=== Extrait du texte ===
Check ! première frontière terrestre traversée, et ce ne sera pas la dernière de ce voyage…

 

Le trafiquant d’armes

A peine après avoir traversé la frontière Azérie, nous voilà à nouveau en bord de route, avec les pouces tendus vers le ciel. Suite à une courte attente, une grosse berline noire, immatriculée en Russie s’arrête devant nous. Un type assez jeune sort de la voiture et nous propose de monter à bord. Nous, comme d’habitude on se lance plein de bonne confiance, sans se poser trop de questions.

Le premier transfert houleux de valises du coffre de la voiture à celui d’une autre voiture, juste derrière la frontière, aurait dû nous mettre la puce à l’oreille. Mais n’ayant pratiquement pas dormi la nuit précédente, il faut avouer que nous n’étions pas au top de notre très fin potentiel de réactivité.

Les choses ont commencé à se gâter quand notre chauffeur nous explique qu’il roule quasi non-stop depuis Moscou car il doit impérativement rejoindre Ganca avant midi pour rejoindre du monde. Première question innocente : comment ce brave homme a-t-il pu conduire sur une si longue distance avec si peu de repos ? Deuxième question encore plus innocente que doit-il livrer à ses copains à Ganca ? Concernant la première question, nous avons vite eu la réponse. Alors que notre ami commençait à s’endormir au volant, il s’est arrêté pour disparaitre derrière un muret en bord de route.
=== Données recueillies ===
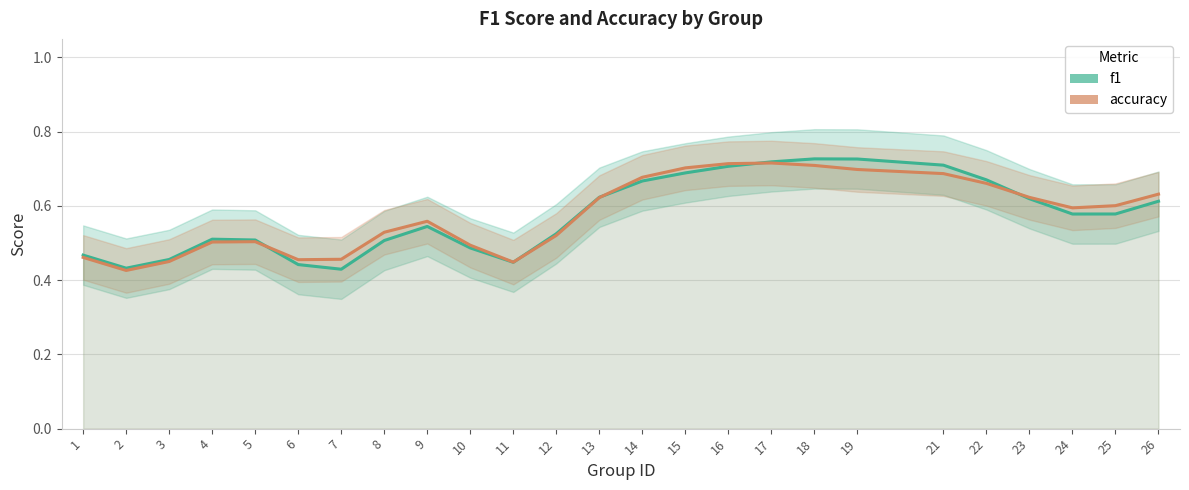

How many lines are shown in the chart?

2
===
**Consigne**
Dans le récit d'auto-stop, relevez tous les noms de pays et de villes cités. Les données n'interviennent pas dans cet exercice.

**Corrigé**
Azérie, Russie, Moscou, Ganca